A pair of Christian Zionists from Pittsburgh are more than three-quarters of the way toward raising enough money to send a brand new ambulance to serve the citizens of Israel.
Jeff and Arlene Berg, Christians with a love for Israel who live in Wilkins Township, have raised $78,548 of a $100,000 goal for an ambulance for Magen David Adom, Israel’s emergency medical first responders.
“We’re here to support them, God’s chosen people — it’s a moral issue,” Arlene Berg said.
“It’s a moral issue when you see lives at stake,” added Jeff Berg.
Jeff and Arlene Berg frequently quote a passage from Genesis, in which God addresses Abram in support of his people’s dedication to Israel: “I will bless those that you bless you and curse those that curse you.”
“God really pinpointed those who cursed Israel,” Jeff Berg said. “We interpret the Bible literally — and if more Christians did that, there wouldn’t be these clashes.”
The Bergs have the blessing — and backing — of their church, Crossroads Ministries, a nondenominational group in Finleyville that was frequented by up to 600 people each weekend before the COVID-19 pandemic. The church has taken part in the Bergs’ fundraising efforts, such as giving out Matchbox ambulances to families from the congregation.
“We have a real compassion and care for our community — we’re here to let people know how much God loves them and how much he does for them,” said Ken Barner, the group’s lead pastor.
Barner said his congregation gives extensively during the holiday season — for everything from ambulances for Israel to feeding needy families in Haiti.

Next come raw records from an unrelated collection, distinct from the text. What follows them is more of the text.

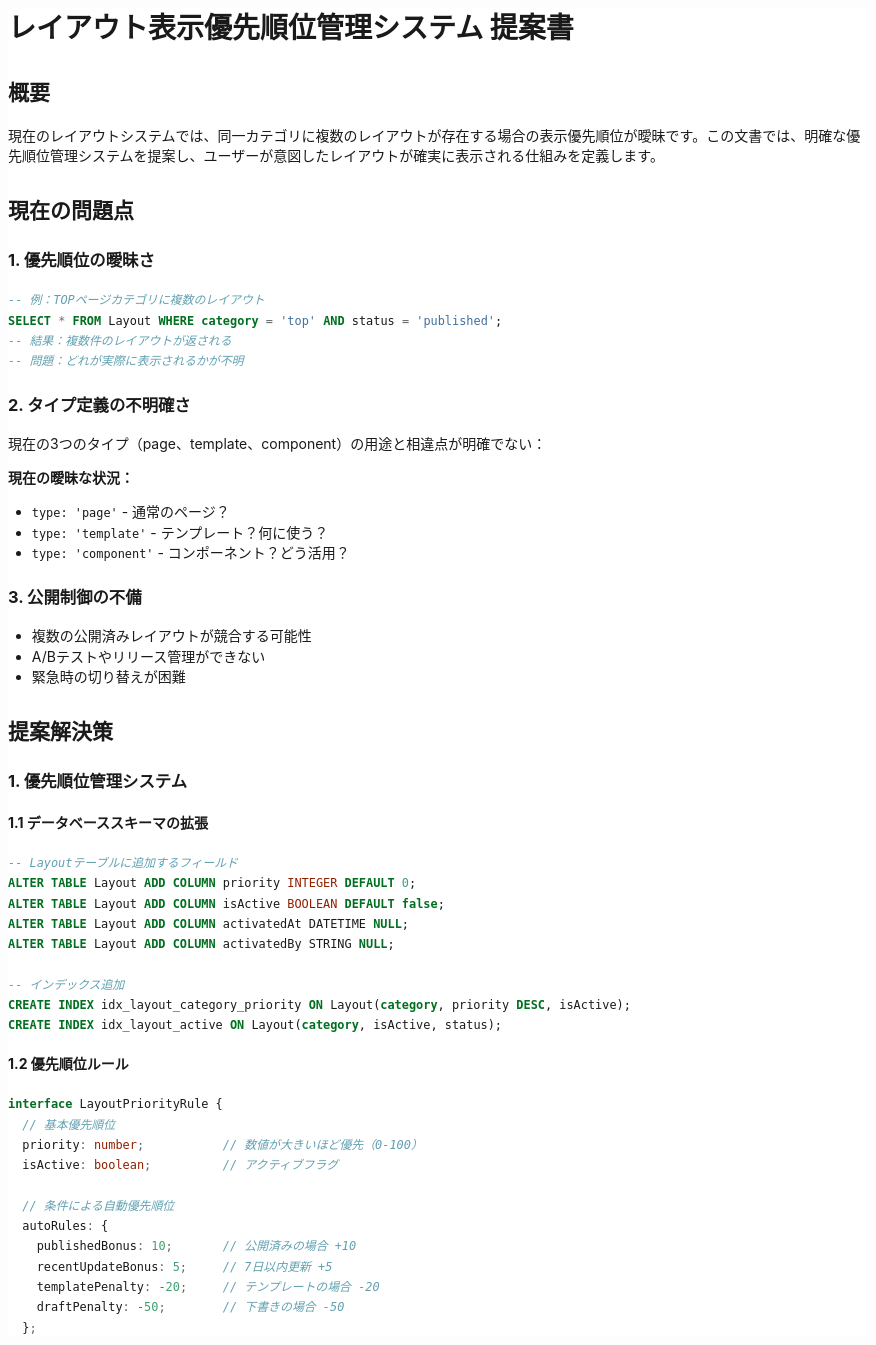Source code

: # レイアウト表示優先順位管理システム 提案書

## 概要

現在のレイアウトシステムでは、同一カテゴリに複数のレイアウトが存在する場合の表示優先順位が曖昧です。この文書では、明確な優先順位管理システムを提案し、ユーザーが意図したレイアウトが確実に表示される仕組みを定義します。

## 現在の問題点

### 1. 優先順位の曖昧さ
```sql
-- 例：TOPページカテゴリに複数のレイアウト
SELECT * FROM Layout WHERE category = 'top' AND status = 'published';
-- 結果：複数件のレイアウトが返される
-- 問題：どれが実際に表示されるかが不明
```

### 2. タイプ定義の不明確さ
現在の3つのタイプ（page、template、component）の用途と相違点が明確でない：

**現在の曖昧な状況：**
- `type: 'page'` - 通常のページ？
- `type: 'template'` - テンプレート？何に使う？
- `type: 'component'` - コンポーネント？どう活用？

### 3. 公開制御の不備
- 複数の公開済みレイアウトが競合する可能性
- A/Bテストやリリース管理ができない
- 緊急時の切り替えが困難

## 提案解決策

### 1. 優先順位管理システム

#### 1.1 データベーススキーマの拡張
```sql
-- Layoutテーブルに追加するフィールド
ALTER TABLE Layout ADD COLUMN priority INTEGER DEFAULT 0;
ALTER TABLE Layout ADD COLUMN isActive BOOLEAN DEFAULT false;
ALTER TABLE Layout ADD COLUMN activatedAt DATETIME NULL;
ALTER TABLE Layout ADD COLUMN activatedBy STRING NULL;

-- インデックス追加
CREATE INDEX idx_layout_category_priority ON Layout(category, priority DESC, isActive);
CREATE INDEX idx_layout_active ON Layout(category, isActive, status);
```

#### 1.2 優先順位ルール
```typescript
interface LayoutPriorityRule {
  // 基本優先順位
  priority: number;           // 数値が大きいほど優先（0-100）
  isActive: boolean;          // アクティブフラグ
  
  // 条件による自動優先順位
  autoRules: {
    publishedBonus: 10;       // 公開済みの場合 +10
    recentUpdateBonus: 5;     // 7日以内更新 +5
    templatePenalty: -20;     // テンプレートの場合 -20
    draftPenalty: -50;        // 下書きの場合 -50
  };
```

They have donated several thousand dollars to the Bergs’ ambulance drive.
“We do a mission every year here at Christmas,” Barner said. “We teach people Christmas is about giving to God more than giving to your family.”
Israel’s arsenal of 1,200 ambulances, 375 of which are mobile intensive care units and about 30 of which are dedicated to serving those with COVID-19, needs to be regularly reinforced and replenished, according to Rob Rosenthal, who works in New York City for American Friends of Magen David Adom. His organization sends about 100 ambulances to Israel via ports in Baltimore every year.

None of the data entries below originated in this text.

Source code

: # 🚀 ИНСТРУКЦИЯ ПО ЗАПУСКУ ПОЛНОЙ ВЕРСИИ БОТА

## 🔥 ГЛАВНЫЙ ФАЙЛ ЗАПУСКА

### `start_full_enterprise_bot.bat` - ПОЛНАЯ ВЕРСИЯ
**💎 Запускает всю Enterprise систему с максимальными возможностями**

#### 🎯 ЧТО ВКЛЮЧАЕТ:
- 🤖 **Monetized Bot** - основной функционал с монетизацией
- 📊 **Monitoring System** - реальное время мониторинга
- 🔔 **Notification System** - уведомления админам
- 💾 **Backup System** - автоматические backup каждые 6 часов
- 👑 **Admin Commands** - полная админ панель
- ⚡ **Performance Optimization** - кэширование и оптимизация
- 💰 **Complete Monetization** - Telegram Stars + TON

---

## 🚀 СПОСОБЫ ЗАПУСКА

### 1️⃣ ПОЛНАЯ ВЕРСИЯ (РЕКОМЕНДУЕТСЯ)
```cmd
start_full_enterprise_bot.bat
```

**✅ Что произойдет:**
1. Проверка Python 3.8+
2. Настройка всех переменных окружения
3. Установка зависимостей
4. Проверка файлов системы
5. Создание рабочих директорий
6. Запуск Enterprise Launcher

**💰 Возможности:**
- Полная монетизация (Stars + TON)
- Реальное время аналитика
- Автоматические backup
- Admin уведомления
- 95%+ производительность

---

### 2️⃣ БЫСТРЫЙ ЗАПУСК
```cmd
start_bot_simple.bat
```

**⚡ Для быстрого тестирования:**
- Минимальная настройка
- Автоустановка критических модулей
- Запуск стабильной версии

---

“Because of the hard miles they drive, these ambulances need to be replaced every six to eight years,” he said. “There’s a need — these are not easy miles.”
Rosenthal said it’s not only Jews who are supporting his group’s mission.
“Increasingly, we are getting support from the Christian community and particularly the evangelical community,” Rosenthal said. “It is obviously the birthplace of Judaism and Christianity and our paramedics and EMTs represent the cross-section of Israel.”
Arlene Berg first traveled to Israel in 1974, as part of a tour of Israel, Egypt, Lebanon and Greece. Jeff Berg followed five years later and the two, after meeting in Cleveland, have visited Israel often, most recently about 10 years ago. They continue to be entranced by the place and its people.
The Bergs, though, are mild-mannered about their fundraising efforts. They’re just trying to do a little good in the world, they said.
“It’s mainly sending out emails, letters and texts to friends,” Arlene Berg said. PJC
Justin Vellucci is a freelance writer living in Pittsburgh.